"""
6_auto_hp_settings
==================

This Python script was automatically generated from the Jupyter notebook
6_auto_hp_settings.ipynb.

You can run this script directly or copy sections into your own code.
"""

# %% [markdown]
# ## Automated Hyperparameter Selection
# 
# This tutorial demonstrates how to automatically select optimal Gaussian Process hyperparameters for your surrogate model by testing multiple configurations and choosing the one with the best test set performance.
# 
# ### Why This Matters
# 
# GP surrogate model performance is highly sensitive to:
# - **Kernel choice** (ExpSquared, Matern32, Matern52, etc.)
# - **Data scaling** (no scaling, MinMax, StandardScaler)
# - **Other hyperparameters** (white noise, amplitude, length scales)
# 
# Rather than manually tuning these, we can systematically test combinations and select the best configuration based on test set mean squared error (MSE).

# %% [markdown]
# ### Step 1: Import Required Libraries
# 
# Import `alabi` and its submodules along with standard scientific computing libraries.

# %%
import alabi

import alabi.utility as ut

import alabi.benchmarks as bm

from alabi.core import SurrogateModel



import numpy as np

import pandas as pd

import matplotlib.pyplot as plt

from sklearn import preprocessing

from itertools import product



from matplotlib import rcParams

# rcParams['font.family'] = 'serif'

# rcParams['text.usetex'] = True



random_state = 101

np.random.seed(random_state)

# %% [markdown]
# ### Step 2: Define Problem and Base Configuration
# 
# Set up the benchmark problem (eggbox function) and define a base configuration for GP hyperparameters. These settings will be partially overridden when we test different combinations.
# 
# **Key parameters:**
# - `ninit`: Number of initial training points
# - `niter`: Number of active learning iterations
# - `ncore`: Number of CPU cores for parallel evaluation (use 1 if experiencing multiprocessing issues)
# - `white_noise`: Log-scale white noise parameter (increase if you see positive definiteness errors)

# %%
ninit = 50

niter = 100

basedir = "demo"

kernel = "ExpSquaredKernel"

benchmark = "rosenbrock"

savedir = f"{basedir}/{benchmark}/{kernel}/{ninit}_{niter}"

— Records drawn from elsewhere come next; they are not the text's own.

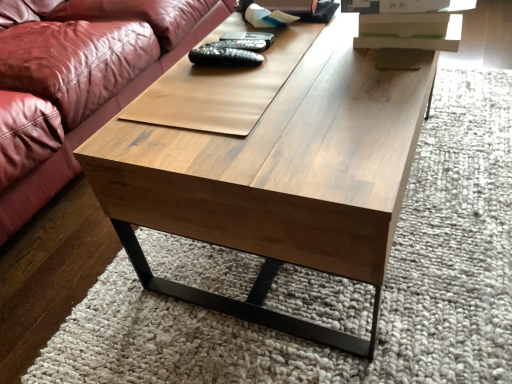
Question: From the image's perspective, does black plastic remote at center, the 3th remote ordered from the bottom, appear lower than black matte remote at center, which ranks as the second remote in top-to-bottom order?

Choices:
 (A) no
 (B) yes

Answer: (A)

Question: From a real-world perspective, is black plastic remote at center, the 3th remote ordered from the bottom, physically below black matte remote at center, positioned as the second remote in bottom-to-top order?

Choices:
 (A) no
 (B) yes

Answer: (A)

Question: Would you say black matte remote at center, positioned as the second remote in bottom-to-top order, is part of black plastic remote at center, the 3th remote ordered from the bottom,'s contents?

Choices:
 (A) yes
 (B) no

Answer: (B)

Question: Can you confirm if black plastic remote at center, which ranks as the first remote in top-to-bottom order, is smaller than black matte remote at center, positioned as the second remote in bottom-to-top order?

Choices:
 (A) no
 (B) yes

Answer: (A)

Question: Is black plastic remote at center, the 3th remote ordered from the bottom, aimed at black matte remote at center, positioned as the second remote in bottom-to-top order?

Choices:
 (A) yes
 (B) no

Answer: (B)

Question: Would you consider black plastic remote at center, the 3th remote ordered from the bottom, to be distant from black matte remote at center, which ranks as the second remote in top-to-bottom order?

Choices:
 (A) yes
 (B) no

Answer: (B)

Question: Can you confirm if black matte remote at center, which ranks as the second remote in top-to-bottom order, is wider than black matte remote at center, the 3th remote when ordered from top to bottom?

Choices:
 (A) yes
 (B) no

Answer: (A)

Question: Can you confirm if black matte remote at center, positioned as the second remote in bottom-to-top order, is smaller than black matte remote at center, the 3th remote when ordered from top to bottom?

Choices:
 (A) yes
 (B) no

Answer: (A)

Question: Does black matte remote at center, positioned as the second remote in bottom-to-top order, have a lesser height compared to black matte remote at center, positioned as the first remote in bottom-to-top order?

Choices:
 (A) yes
 (B) no

Answer: (A)

Question: Are black matte remote at center, which ranks as the second remote in top-to-bottom order, and black matte remote at center, the 3th remote when ordered from top to bottom, far apart?

Choices:
 (A) no
 (B) yes

Answer: (A)

Question: Is black matte remote at center, positioned as the second remote in bottom-to-top order, positioned behind black matte remote at center, the 3th remote when ordered from top to bottom?

Choices:
 (A) no
 (B) yes

Answer: (B)

Question: From the image's perspective, would you say black matte remote at center, which ranks as the second remote in top-to-bottom order, is shown under black matte remote at center, the 3th remote when ordered from top to bottom?

Choices:
 (A) yes
 (B) no

Answer: (B)

Question: Is black matte remote at center, the 3th remote when ordered from top to bottom, positioned in front of wooden coffee table at center?

Choices:
 (A) no
 (B) yes

Answer: (A)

gp_kwargs = {"kernel": kernel, 

             "fit_amp": True, 

             "fit_mean": True, 

             "fit_white_noise": False, 

             "white_noise": -12,

             "gp_opt_method": "l-bfgs-b",

             "hyperopt_method": "cv",

             "cv_folds": 8,

             "gp_amp_rng": [-1,1],

             "gp_scale_rng": [-2,2],

             "theta_scaler": alabi.no_scaler,

             "y_scaler": alabi.no_scaler}

    

sm = SurrogateModel(lnlike_fn=bm.eggbox["fn"], 

                    bounds=bm.eggbox["bounds"], 

                    savedir=savedir,

                    ncore=8, 

                    pool_method="forkserver",

                    verbose=True,

                    random_state=random_state)

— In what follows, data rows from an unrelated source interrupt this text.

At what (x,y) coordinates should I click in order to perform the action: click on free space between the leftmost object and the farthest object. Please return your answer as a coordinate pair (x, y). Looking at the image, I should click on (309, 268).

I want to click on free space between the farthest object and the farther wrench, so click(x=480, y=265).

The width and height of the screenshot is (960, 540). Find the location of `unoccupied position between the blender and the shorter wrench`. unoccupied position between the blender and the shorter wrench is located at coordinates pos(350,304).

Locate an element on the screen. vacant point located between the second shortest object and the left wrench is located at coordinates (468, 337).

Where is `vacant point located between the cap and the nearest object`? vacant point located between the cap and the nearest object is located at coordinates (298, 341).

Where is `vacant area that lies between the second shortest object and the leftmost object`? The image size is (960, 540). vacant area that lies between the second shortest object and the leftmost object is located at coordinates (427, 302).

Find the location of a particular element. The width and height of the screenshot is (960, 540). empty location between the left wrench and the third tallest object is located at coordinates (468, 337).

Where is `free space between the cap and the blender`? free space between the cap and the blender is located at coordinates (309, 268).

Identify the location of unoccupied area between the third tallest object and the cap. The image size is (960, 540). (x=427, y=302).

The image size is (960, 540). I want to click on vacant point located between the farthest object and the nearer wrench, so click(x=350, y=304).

sm.init_samples(ntrain=ninit, ntest=1000, sampler="lhs")

# %% [markdown]
# ### Step 3: Create Hyperparameter Grid
# 
# Generate all combinations of the hyperparameters we want to test:
# - **Kernels**: Different covariance functions capture different smoothness assumptions
# - **Theta scaler**: How to scale input parameters
# - **Y scaler**: How to scale output values
# 
# The `dict_to_combinations` function creates a Cartesian product of all options.

# %%
def dict_to_combinations(options_dict):

    keys = options_dict.keys()

    values = options_dict.values()

    return [dict(zip(keys, combo)) for combo in product(*values)]



def combinations_to_dict(combinations):

    result = {key: [] for key in combinations[0].keys()}

    for combo in combinations:

        for key, value in combo.items():

            result[key].append(value)

    return result



gp_kwarg_options = {"kernel": ["ExpSquaredKernel", "Matern32Kernel", "Matern52Kernel"],

                    "theta_scaler": [ut.no_scaler, preprocessing.MinMaxScaler(), preprocessing.StandardScaler()],

                    "y_scaler": [ut.no_scaler, preprocessing.MinMaxScaler(), preprocessing.StandardScaler()]}



variable_settings = dict_to_combinations(gp_kwarg_options)

print(len(variable_settings), "combinations to test")



# get a list of dictionaries with all combinations of settings, where each dictionary is a copy of the original gp_kwargs with the variable settings updated

setting_combos = []

for settings in variable_settings:

    new_settings = gp_kwargs.copy()

    for key in settings.keys():

        new_settings[key] = settings[key]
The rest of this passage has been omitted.